Push for Southwest Philly's Africatown to make strides this fall
The first major projects tied to the creation of Philadelphia's Africatown are set to begin.
Why it matters: Africatown, a neighborhood in Southwest Philly that's been in the works for more than 14 years, would give a name to an area long-established as a destination for African immigrants, Voffee Jabateh, CEO of the African Cultural Alliance of North America (ACANA), told Axios.
- "It's been Africatown since almost 2005. It's just now being branded," he said of the hub of African restaurants and businesses.
Driving the news: ACANA, the nonprofit leading the Africatown effort, is expected to start work on its new headquarters on the 5400 block of Chester Avenue in November.
- The HQ, costing more than $16 million, will include a community center, banquet hall and health center.

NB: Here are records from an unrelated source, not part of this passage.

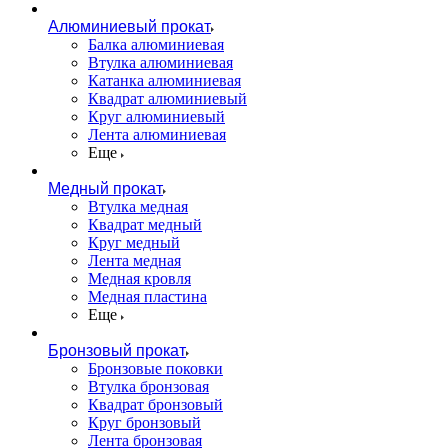
Алюминиевый прокат
Балка алюминиевая
Втулка алюминиевая
Катанка алюминиевая
Квадрат алюминиевый
Круг алюминиевый
Лента алюминиевая
Еще
Медный прокат
Втулка медная
Квадрат медный
Круг медный
Лента медная
Медная кровля
Медная пластина
Еще
Бронзовый прокат
Бронзовые поковки
Втулка бронзовая
Квадрат бронзовый
Круг бронзовый
Лента бронзовая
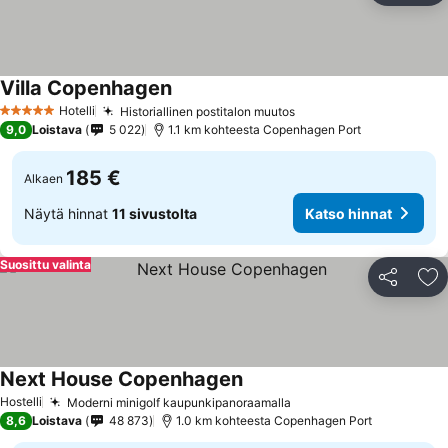
Villa Copenhagen
Katso hinnat
Hotelli
Historiallinen postitalon muutos
Katso hinnat
5 Tähtiluokitus
9,0
Loistava
5 022
1.1 km kohteesta Copenhagen Port
185 €
Alkaen
Näytä hinnat
11 sivustolta
Katso hinnat
Suosittu valinta
Jaa
Li
Next House Copenhagen
Katso hinnat
Hostelli
Moderni minigolf kaupunkipanoraamalla
Katso hinnat
8,6
Loistava
48 873
1.0 km kohteesta Copenhagen Port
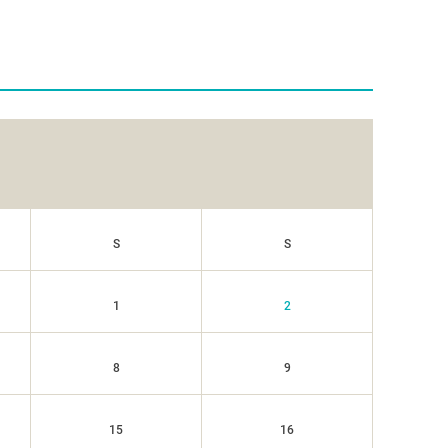
S
S
1
2
8
9
15
16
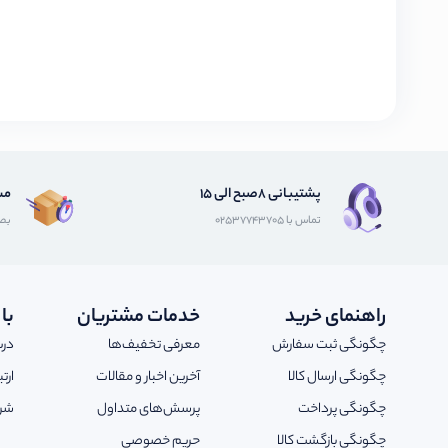
پشتیبانی 8صبح الی 15
مش
تماس با 02537743705
بصو
راهنمای خرید
خدمات مشتریان
با
چگونگی ثبت سفارش
معرفی تخفیف‌ها
درب
چگونگی ارسال کالا
آخرین اخبار و مقالات
ارت
چگونگی پرداخت
پرسش‌های متداول
شرا
چگونگی بازگشت کالا
حریم خصوصی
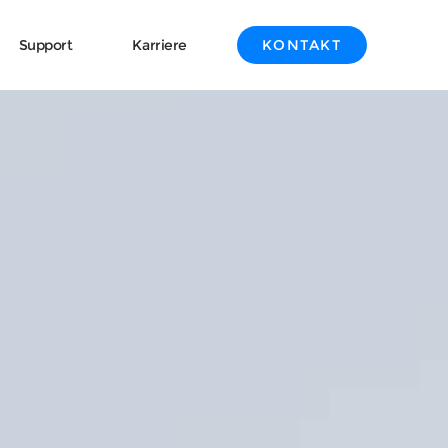
Support
Karriere
KONTAKT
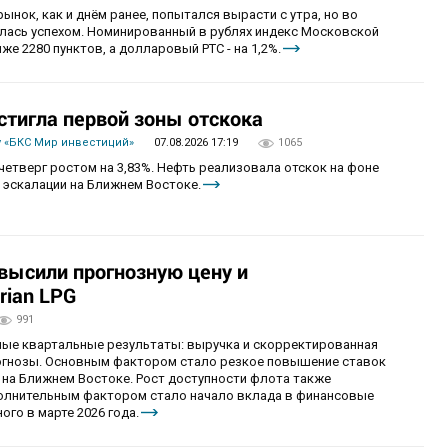
рынок, как и днём ранее, попытался вырасти с утра, но во
алась успехом. Номинированный в рублях индекс Московской
же 2280 пунктов, а долларовый РТС - на 1,2%.
стигла первой зоны отскока
 «БКС Мир инвестиций»
07.08.2026 17:19
1065
четверг ростом на 3,83%. Нефть реализовала отскок на фоне
 эскалации на Ближнем Востоке.
овысили прогнозную цену и
rian LPG
991
ные квартальные результаты: выручка и скорректированная
огнозы. Основным фактором стало резкое повышение ставок
 на Ближнем Востоке. Рост доступности флота также
олнительным фактором стало начало вклада в финансовые
ого в марте 2026 года.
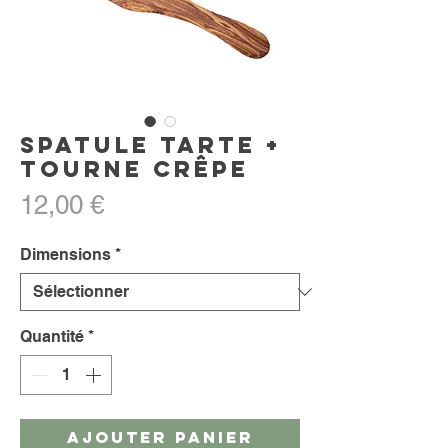
Spatule tarte +
tourne crêpe
Prix
12,00 €
Dimensions
*
Quantité
*
AJOUTER PANIER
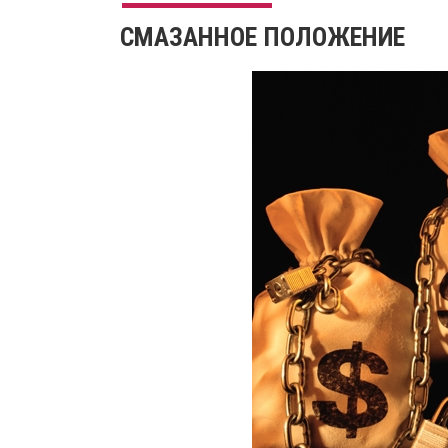
СМАЗАННОЕ ПОЛОЖЕНИЕ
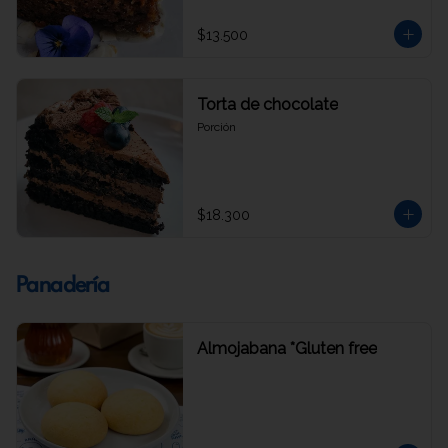
$13.500
Torta de chocolate
Porción
$18.300
Panadería
Almojabana *Gluten free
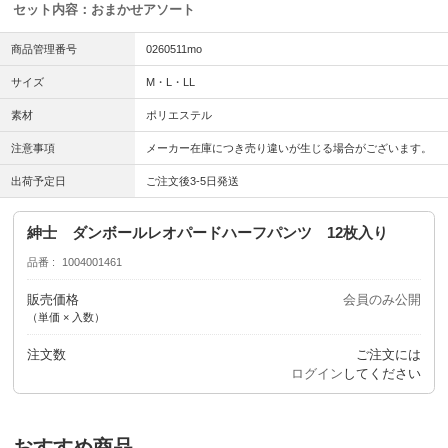
セット内容：おまかせアソート
商品管理番号
0260511mo
サイズ
M・L・LL
素材
ポリエステル
注意事項
メーカー在庫につき売り違いが生じる場合がございます。
出荷予定日
ご注文後3-5日発送
紳士 ダンボールレオパードハーフパンツ 12枚入り
品番
1004001461
販売価格
会員のみ公開
（単価 × 入数）
注文数
ご注文には
ログイン
してください
おすすめ商品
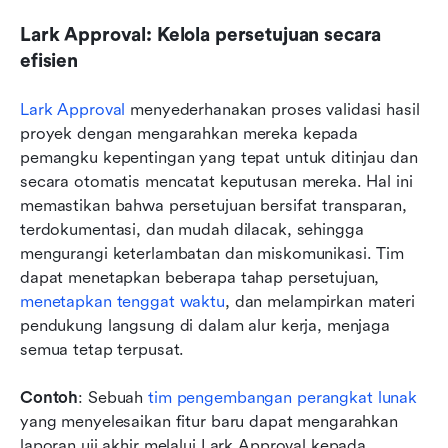
Lark Approval: Kelola persetujuan secara 
efisien
Lark Approval
 menyederhanakan proses validasi hasil 
proyek dengan mengarahkan mereka kepada 
pemangku kepentingan yang tepat untuk ditinjau dan 
secara otomatis mencatat keputusan mereka. Hal ini 
memastikan bahwa persetujuan bersifat transparan, 
terdokumentasi, dan mudah dilacak, sehingga 
mengurangi keterlambatan dan miskomunikasi. Tim 
dapat menetapkan beberapa tahap persetujuan, 
menetapkan tenggat waktu
, dan melampirkan materi 
pendukung langsung di dalam alur kerja, menjaga 
semua tetap terpusat.
Contoh
: Sebuah 
tim pengembangan perangkat lunak
yang menyelesaikan fitur baru dapat mengarahkan 
laporan uji akhir melalui Lark Approval kepada 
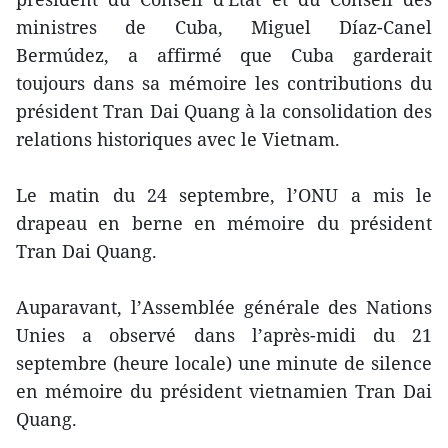
ministres de Cuba, Miguel Díaz-Canel
Bermúdez, a affirmé que Cuba garderait
toujours dans sa mémoire les contributions du
président Tran Dai Quang à la consolidation des
relations historiques avec le Vietnam.
Le matin du 24 septembre, l’ONU a mis le
drapeau en berne en mémoire du président
Tran Dai Quang.
Auparavant, l’Assemblée générale des Nations
Unies a observé dans l’après-midi du 21
septembre (heure locale) une minute de silence
en mémoire du président vietnamien Tran Dai
Quang.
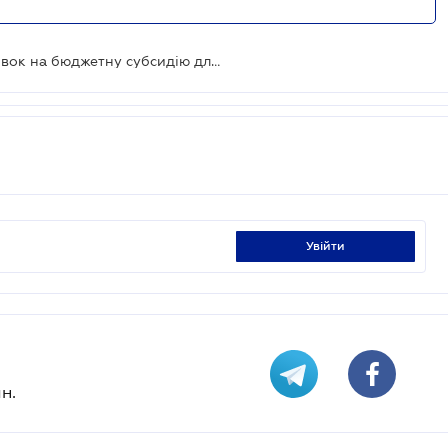
В ДАР розпочинається прийом заявок на бюджетну субсидію для аграріів з прифронтових територій
увійти
н.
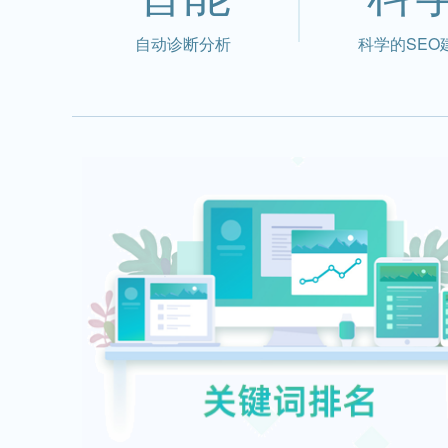
自动诊断分析
科学的SEO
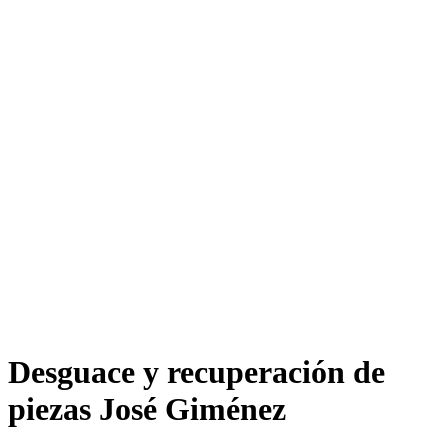
Desguace y recuperación de
piezas José Giménez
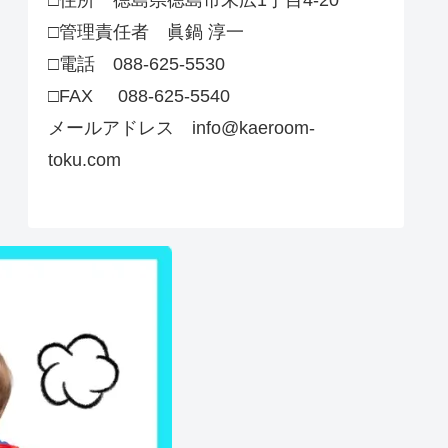
□管理責任者 眞鍋 淳一
□電話 088-625-5530
□FAX 088-625-5540
メールアドレス info@kaeroom-
toku.com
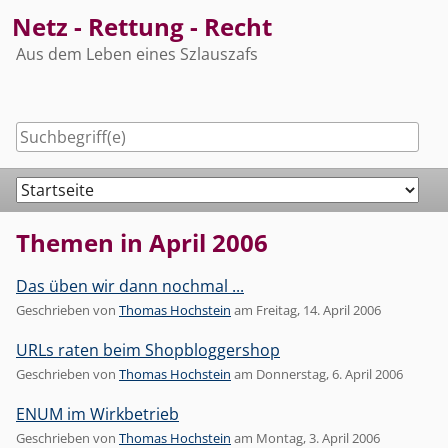
Skip
Netz - Rettung - Recht
to
Aus dem Leben eines Szlauszafs
content
Navigation
Themen in April 2006
Das üben wir dann nochmal ...
Geschrieben von
Thomas Hochstein
am
Freitag, 14. April 2006
URLs raten beim Shopbloggershop
Geschrieben von
Thomas Hochstein
am
Donnerstag, 6. April 2006
ENUM im Wirkbetrieb
Geschrieben von
Thomas Hochstein
am
Montag, 3. April 2006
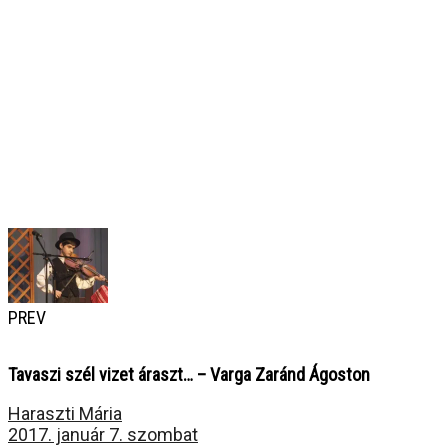
PREV
Tavaszi szél vizet áraszt… – Varga Zaránd Ágoston
Haraszti Mária
2017. január 7. szombat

The nonprofit will also provide immigration and social services from the building.
- Plus: ACANA is in the process of acquiring an existing grocery store and land on the same block, which is part of a plan to develop much of the street.
Between the lines: Southwest Philly is home to a vibrant and growing African immigrant community, including those from Liberia, Sierra Leone, and Nigeria.
- African immigrants were the fastest-growing group of foreign-born Philadelphians between 2000 and 2016, according to a study from Pew Charitable Trusts.
Details: Africatown would stretch from around S 47th Street and Baltimore Avenue to S 74th Street and Lindbergh Boulevard, and include the Woodland Avenue business corridor, which is already known as "little Africa."
- The second phase of the plan for the block is expected to take two years and includes renovating the grocery store, building an office tower, and developing low-income housing.
- The 5400 block of Chester Avenue is expected to be known as Dolakeh Square, which means "people working together to achieve a shared goal" in the West African language of Mano.
- ACANA hopes to place an arch identifying Africatown around S 60th Street and Woodland Avenue.
What they're saying: Africatown would be the first of its kind and be a place where those from the African diaspora in the region can identify and connect with each other as a larger community, said Ahsan Nasratullah, president of JNA Capital Inc., a developing partner with ACANA on the project.
- "The project will become the launching pad to create that community connection," he said.